■ **Directions**
Give the lines of the data below as a JSON list of strings, with one string per line and blank lines left out. Start with the line containing "name author: C. Presl" and continue through the last line of the data, including both.

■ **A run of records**

◇ ◇ ◇

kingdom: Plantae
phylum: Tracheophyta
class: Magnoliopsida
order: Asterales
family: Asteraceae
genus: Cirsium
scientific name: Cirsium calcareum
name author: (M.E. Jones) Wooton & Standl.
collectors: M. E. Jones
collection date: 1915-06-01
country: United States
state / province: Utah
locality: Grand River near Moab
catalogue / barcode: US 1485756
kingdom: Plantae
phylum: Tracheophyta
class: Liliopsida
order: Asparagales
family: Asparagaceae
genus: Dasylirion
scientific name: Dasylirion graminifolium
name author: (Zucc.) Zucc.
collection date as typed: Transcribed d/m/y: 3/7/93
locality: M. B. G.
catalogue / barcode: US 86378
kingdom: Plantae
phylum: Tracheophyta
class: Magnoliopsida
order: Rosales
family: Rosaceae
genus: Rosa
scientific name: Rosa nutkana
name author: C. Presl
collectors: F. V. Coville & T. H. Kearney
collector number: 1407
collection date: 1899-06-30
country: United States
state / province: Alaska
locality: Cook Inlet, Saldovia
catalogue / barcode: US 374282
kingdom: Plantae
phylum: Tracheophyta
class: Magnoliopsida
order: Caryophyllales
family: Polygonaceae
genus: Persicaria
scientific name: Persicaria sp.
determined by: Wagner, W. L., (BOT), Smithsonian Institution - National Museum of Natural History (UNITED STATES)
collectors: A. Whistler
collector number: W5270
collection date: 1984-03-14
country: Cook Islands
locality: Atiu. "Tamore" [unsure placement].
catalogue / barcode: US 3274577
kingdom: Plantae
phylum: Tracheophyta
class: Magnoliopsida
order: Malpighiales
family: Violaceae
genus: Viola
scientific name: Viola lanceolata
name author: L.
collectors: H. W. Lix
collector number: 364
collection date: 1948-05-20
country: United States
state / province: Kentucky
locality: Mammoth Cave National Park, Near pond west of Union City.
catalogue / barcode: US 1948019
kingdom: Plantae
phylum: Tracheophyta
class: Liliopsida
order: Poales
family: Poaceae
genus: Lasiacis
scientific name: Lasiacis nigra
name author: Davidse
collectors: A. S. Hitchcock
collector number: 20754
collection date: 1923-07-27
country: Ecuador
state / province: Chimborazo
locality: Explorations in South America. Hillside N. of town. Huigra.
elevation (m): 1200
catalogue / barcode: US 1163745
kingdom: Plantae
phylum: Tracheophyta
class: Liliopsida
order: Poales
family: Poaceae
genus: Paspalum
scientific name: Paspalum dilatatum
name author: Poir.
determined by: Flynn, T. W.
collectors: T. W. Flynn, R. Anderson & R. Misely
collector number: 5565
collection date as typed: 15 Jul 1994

◇ ◇ ◇

■ **Response for this exercise**
[
  "name author: C. Presl",
  "collectors: F. V. Coville & T. H. Kearney",
  "collector number: 1407",
  "collection date: 1899-06-30",
  "country: United States",
  "state / province: Alaska",
  "locality: Cook Inlet, Saldovia",
  "catalogue / barcode: US 374282",
  "kingdom: Plantae",
  "phylum: Tracheophyta",
  "class: Magnoliopsida",
  "order: Caryophyllales",
  "family: Polygonaceae",
  "genus: Persicaria",
  "scientific name: Persicaria sp.",
  "determined by: Wagner, W. L., (BOT), Smithsonian Institution - National Museum of Natural History (UNITED STATES)",
  "collectors: A. Whistler",
  "collector number: W5270",
  "collection date: 1984-03-14",
  "country: Cook Islands",
  "locality: Atiu. \"Tamore\" [unsure placement].",
  "catalogue / barcode: US 3274577",
  "kingdom: Plantae",
  "phylum: Tracheophyta",
  "class: Magnoliopsida",
  "order: Malpighiales",
  "family: Violaceae",
  "genus: Viola",
  "scientific name: Viola lanceolata",
  "name author: L.",
  "collectors: H. W. Lix",
  "collector number: 364",
  "collection date: 1948-05-20",
  "country: United States",
  "state / province: Kentucky",
  "locality: Mammoth Cave National Park, Near pond west of Union City.",
  "catalogue / barcode: US 1948019",
  "kingdom: Plantae",
  "phylum: Tracheophyta",
  "class: Liliopsida",
  "order: Poales",
  "family: Poaceae",
  "genus: Lasiacis",
  "scientific name: Lasiacis nigra",
  "name author: Davidse",
  "collectors: A. S. Hitchcock",
  "collector number: 20754",
  "collection date: 1923-07-27",
  "country: Ecuador",
  "state / province: Chimborazo",
  "locality: Explorations in South America. Hillside N. of town. Huigra.",
  "elevation (m): 1200",
  "catalogue / barcode: US 1163745",
  "kingdom: Plantae",
  "phylum: Tracheophyta",
  "class: Liliopsida",
  "order: Poales",
  "family: Poaceae",
  "genus: Paspalum",
  "scientific name: Paspalum dilatatum",
  "name author: Poir.",
  "determined by: Flynn, T. W.",
  "collectors: T. W. Flynn, R. Anderson & R. Misely",
  "collector number: 5565",
  "collection date as typed: 15 Jul 1994"
]